Task brief: Reproduce the records below from the line containing "在C++98中，对于指针和整数的参数重载具有存在陷阱：" down through the line containing "同时使用nullptr，也可以增强代码可读性。", including both of those lines.

Material supplied:
****
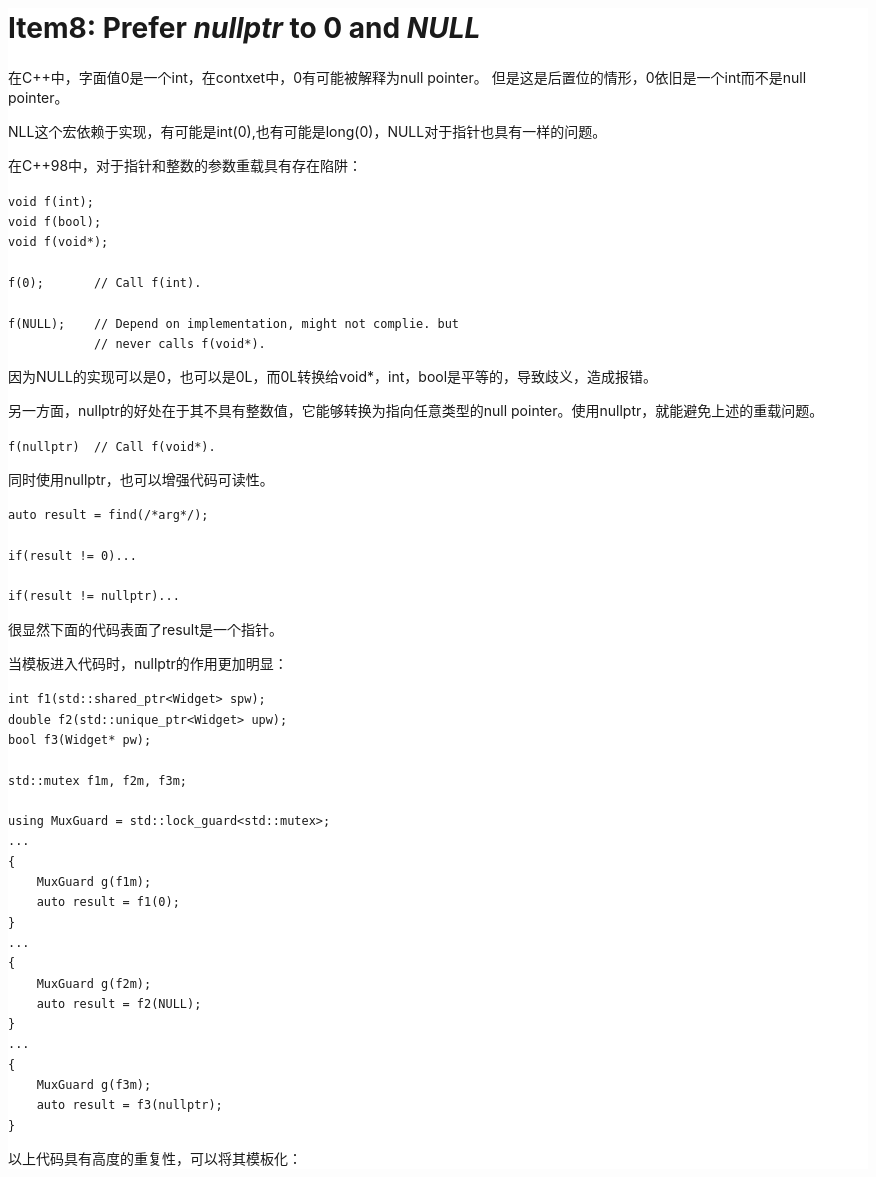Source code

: # Item8: Prefer *nullptr* to 0 and *NULL*

在C++中，字面值0是一个int，在contxet中，0有可能被解释为null pointer。
但是这是后置位的情形，0依旧是一个int而不是null pointer。

NLL这个宏依赖于实现，有可能是int(0),也有可能是long(0)，NULL对于指针也具有一样的问题。

在C++98中，对于指针和整数的参数重载具有存在陷阱：

    void f(int);
    void f(bool);
    void f(void*);

    f(0);       // Call f(int).

    f(NULL);    // Depend on implementation, might not complie. but  
                // never calls f(void*).

因为NULL的实现可以是0，也可以是0L，而0L转换给void*，int，bool是平等的，导致歧义，造成报错。

另一方面，nullptr的好处在于其不具有整数值，它能够转换为指向任意类型的null pointer。使用nullptr，就能避免上述的重载问题。

    f(nullptr)  // Call f(void*).

同时使用nullptr，也可以增强代码可读性。

    auto result = find(/*arg*/);

    if(result != 0)...

    if(result != nullptr)...

很显然下面的代码表面了result是一个指针。

当模板进入代码时，nullptr的作用更加明显：

    int f1(std::shared_ptr<Widget> spw);
    double f2(std::unique_ptr<Widget> upw);
    bool f3(Widget* pw);

    std::mutex f1m, f2m, f3m;

    using MuxGuard = std::lock_guard<std::mutex>;
    ...
    {
        MuxGuard g(f1m);
        auto result = f1(0);
    }
    ...
    {
        MuxGuard g(f2m);
        auto result = f2(NULL);
    }
    ...
    {
        MuxGuard g(f3m);
        auto result = f3(nullptr);
    }
以上代码具有高度的重复性，可以将其模板化：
****
Output of the exercise:
在C++98中，对于指针和整数的参数重载具有存在陷阱：

    void f(int);
    void f(bool);
    void f(void*);

    f(0);       // Call f(int).

    f(NULL);    // Depend on implementation, might not complie. but  
                // never calls f(void*).

因为NULL的实现可以是0，也可以是0L，而0L转换给void*，int，bool是平等的，导致歧义，造成报错。

另一方面，nullptr的好处在于其不具有整数值，它能够转换为指向任意类型的null pointer。使用nullptr，就能避免上述的重载问题。

    f(nullptr)  // Call f(void*).

同时使用nullptr，也可以增强代码可读性。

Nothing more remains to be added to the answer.